I don’t understand why so many people in these comments are claiming text editors are “hard” to learn.

Software engineers that went to college have taken Calculus, Physics, and other advanced courses that can be very hard for many to learn.

The reality is that memorizing a few keyboard shortcuts is not in fact hard. It’s something that can take time, and you might not like the shortcuts, but it’s not hard.

If you want to use powerful tools, you’re going to have to learn how to use them. There’s no way around this.

I don't get this either. You watch a skilled tradesman work and he'll use all manner of tricks he's learnt over the years. His tools will do most of the work, he just gently guides them in the right direction. Then I'll see developers not even using tab completion in a shell. It's almost like tooling has to shout at them (like underlining errors etc) out of the box before they'll interact with it. It's so strange.
You’re in the wrong thread. Normal folks outnumber developers 100 to 1.

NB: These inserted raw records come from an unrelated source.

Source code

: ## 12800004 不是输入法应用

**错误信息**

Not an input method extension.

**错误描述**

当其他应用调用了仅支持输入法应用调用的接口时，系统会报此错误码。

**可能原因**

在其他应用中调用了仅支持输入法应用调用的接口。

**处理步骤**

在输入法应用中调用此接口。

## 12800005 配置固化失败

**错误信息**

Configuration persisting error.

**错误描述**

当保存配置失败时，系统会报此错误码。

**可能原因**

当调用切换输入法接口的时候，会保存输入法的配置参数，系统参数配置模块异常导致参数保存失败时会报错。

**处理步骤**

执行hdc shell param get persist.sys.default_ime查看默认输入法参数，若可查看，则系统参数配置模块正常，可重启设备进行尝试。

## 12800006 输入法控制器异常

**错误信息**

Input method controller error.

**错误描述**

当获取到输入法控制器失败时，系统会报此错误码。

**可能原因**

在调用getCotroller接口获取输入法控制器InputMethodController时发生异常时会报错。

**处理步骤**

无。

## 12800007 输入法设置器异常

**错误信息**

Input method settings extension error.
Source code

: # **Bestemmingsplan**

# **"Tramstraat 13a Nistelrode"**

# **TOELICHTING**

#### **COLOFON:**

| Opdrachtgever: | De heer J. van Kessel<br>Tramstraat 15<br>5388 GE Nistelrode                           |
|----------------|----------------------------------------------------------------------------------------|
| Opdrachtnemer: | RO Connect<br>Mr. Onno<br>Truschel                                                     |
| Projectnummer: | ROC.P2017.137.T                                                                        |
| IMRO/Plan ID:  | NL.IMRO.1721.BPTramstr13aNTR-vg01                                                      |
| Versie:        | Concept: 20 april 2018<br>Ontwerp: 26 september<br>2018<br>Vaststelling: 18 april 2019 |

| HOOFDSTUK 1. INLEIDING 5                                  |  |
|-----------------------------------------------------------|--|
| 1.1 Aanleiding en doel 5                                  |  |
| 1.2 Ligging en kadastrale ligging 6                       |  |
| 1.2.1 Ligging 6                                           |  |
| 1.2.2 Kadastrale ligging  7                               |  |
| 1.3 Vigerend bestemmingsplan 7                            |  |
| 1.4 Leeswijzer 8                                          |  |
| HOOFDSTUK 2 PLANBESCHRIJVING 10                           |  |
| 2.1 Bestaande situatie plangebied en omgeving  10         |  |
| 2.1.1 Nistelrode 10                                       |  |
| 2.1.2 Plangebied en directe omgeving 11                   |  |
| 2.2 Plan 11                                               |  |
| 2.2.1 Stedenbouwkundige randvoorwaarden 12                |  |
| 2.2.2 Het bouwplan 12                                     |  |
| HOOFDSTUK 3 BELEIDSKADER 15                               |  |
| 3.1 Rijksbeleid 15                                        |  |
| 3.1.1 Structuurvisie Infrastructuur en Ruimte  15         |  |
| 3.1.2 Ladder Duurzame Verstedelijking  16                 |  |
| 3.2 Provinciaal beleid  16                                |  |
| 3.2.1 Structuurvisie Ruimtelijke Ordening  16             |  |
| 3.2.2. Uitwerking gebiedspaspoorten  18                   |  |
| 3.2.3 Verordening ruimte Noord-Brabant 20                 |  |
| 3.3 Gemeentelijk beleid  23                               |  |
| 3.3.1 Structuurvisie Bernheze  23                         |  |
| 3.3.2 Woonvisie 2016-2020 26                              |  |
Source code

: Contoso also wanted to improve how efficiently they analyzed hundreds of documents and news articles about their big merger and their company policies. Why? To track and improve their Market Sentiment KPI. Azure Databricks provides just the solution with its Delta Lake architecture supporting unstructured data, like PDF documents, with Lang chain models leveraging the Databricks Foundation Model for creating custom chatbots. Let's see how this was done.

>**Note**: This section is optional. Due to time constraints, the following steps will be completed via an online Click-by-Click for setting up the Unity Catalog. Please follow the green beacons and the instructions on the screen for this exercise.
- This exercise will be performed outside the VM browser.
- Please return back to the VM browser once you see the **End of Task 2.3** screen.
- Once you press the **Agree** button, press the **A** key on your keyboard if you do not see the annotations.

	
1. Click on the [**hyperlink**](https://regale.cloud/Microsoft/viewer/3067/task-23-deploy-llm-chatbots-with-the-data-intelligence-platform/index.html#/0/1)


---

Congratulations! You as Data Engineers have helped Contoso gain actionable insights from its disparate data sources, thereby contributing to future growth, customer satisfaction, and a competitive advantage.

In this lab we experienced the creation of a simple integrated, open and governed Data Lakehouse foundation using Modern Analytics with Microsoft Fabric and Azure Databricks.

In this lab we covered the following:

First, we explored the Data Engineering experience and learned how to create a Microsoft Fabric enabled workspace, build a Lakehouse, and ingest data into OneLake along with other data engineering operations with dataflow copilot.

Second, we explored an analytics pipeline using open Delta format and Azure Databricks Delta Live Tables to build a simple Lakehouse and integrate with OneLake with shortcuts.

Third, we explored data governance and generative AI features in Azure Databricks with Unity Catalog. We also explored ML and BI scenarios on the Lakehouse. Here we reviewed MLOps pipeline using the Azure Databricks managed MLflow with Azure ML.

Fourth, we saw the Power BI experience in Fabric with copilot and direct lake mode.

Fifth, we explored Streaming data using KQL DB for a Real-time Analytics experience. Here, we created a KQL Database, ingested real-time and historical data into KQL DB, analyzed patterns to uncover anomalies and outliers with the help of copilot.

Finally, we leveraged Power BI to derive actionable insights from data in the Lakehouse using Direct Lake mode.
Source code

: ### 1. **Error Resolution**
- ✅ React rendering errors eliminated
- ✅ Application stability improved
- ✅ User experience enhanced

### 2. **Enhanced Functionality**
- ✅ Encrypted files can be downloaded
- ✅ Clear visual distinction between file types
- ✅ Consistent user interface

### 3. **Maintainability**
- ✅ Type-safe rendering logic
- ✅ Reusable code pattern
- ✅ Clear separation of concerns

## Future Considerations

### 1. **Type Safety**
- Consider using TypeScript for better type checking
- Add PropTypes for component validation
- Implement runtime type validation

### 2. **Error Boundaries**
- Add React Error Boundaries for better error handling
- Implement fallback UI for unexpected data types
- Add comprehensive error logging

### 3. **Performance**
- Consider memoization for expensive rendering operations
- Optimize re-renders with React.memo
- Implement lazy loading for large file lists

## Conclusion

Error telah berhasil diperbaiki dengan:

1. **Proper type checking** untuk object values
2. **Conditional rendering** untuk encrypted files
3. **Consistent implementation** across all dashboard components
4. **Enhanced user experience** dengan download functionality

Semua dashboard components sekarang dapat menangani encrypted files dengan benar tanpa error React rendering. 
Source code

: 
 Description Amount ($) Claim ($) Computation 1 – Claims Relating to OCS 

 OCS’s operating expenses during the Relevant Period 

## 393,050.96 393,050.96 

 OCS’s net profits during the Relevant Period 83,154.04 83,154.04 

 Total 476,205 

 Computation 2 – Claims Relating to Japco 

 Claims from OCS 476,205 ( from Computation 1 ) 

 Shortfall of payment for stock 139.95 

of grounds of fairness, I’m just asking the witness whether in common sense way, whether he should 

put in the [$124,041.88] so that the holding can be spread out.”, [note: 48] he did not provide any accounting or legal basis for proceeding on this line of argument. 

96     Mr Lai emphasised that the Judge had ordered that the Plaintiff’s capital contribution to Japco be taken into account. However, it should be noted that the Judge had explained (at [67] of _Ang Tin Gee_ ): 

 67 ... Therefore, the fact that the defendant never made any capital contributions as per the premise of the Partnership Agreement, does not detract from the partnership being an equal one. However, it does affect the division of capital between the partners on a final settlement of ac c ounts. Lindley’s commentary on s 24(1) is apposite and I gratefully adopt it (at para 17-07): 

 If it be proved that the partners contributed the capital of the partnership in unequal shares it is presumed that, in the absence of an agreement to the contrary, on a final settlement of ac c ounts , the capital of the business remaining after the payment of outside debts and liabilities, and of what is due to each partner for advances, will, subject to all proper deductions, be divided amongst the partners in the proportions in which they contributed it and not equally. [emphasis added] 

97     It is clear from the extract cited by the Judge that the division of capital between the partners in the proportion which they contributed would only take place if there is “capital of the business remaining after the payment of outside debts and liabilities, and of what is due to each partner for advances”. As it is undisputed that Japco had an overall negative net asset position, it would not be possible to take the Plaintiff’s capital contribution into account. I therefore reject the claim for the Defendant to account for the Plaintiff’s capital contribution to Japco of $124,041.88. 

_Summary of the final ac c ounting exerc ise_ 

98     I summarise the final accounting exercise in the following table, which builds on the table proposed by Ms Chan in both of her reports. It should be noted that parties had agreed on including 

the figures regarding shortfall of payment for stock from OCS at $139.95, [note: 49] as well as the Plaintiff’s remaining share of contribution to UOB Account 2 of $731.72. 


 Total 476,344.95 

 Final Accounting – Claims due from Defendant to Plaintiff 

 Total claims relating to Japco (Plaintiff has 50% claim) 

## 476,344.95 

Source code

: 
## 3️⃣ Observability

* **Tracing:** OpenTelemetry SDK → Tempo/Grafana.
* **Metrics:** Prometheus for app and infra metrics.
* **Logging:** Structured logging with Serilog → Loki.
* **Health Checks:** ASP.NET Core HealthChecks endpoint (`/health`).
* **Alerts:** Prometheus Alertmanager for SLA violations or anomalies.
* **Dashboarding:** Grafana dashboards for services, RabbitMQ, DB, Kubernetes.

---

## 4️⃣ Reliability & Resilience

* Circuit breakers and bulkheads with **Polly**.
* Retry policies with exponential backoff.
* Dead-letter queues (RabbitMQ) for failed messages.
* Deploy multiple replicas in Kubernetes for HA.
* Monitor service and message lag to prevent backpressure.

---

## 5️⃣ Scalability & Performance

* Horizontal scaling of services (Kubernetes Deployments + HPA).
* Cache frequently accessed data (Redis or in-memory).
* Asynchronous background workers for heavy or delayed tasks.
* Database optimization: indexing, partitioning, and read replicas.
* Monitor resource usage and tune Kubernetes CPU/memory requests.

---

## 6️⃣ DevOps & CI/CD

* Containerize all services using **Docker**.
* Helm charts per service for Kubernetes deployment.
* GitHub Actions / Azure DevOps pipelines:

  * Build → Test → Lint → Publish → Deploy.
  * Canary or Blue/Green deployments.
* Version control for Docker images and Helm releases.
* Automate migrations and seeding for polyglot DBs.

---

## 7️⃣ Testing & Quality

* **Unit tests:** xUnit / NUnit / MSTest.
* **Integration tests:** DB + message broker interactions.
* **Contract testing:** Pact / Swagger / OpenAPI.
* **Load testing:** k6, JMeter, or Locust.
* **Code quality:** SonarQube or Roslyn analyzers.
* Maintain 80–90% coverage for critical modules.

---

Not to mention, some of that dev group prefer that their small editor have the same keybindings as their full dev environment and entire OS for that matter. No mode switching needed.

> I saw this whole bottom bar with shortcuts. It sure doesn't seems to be easy

Sounds easier than not seeing a bottom bar with shortcuts.

I use micro as git commit/rebase editor. It's handy to be able to do multiline commit messages and interactive rebases without leaving the terminal.
Why not? Usually it’s because you don’t have a GUI available. But also great for a quick edit with sudo. Ctrl+S, Ctrl+Q FTW.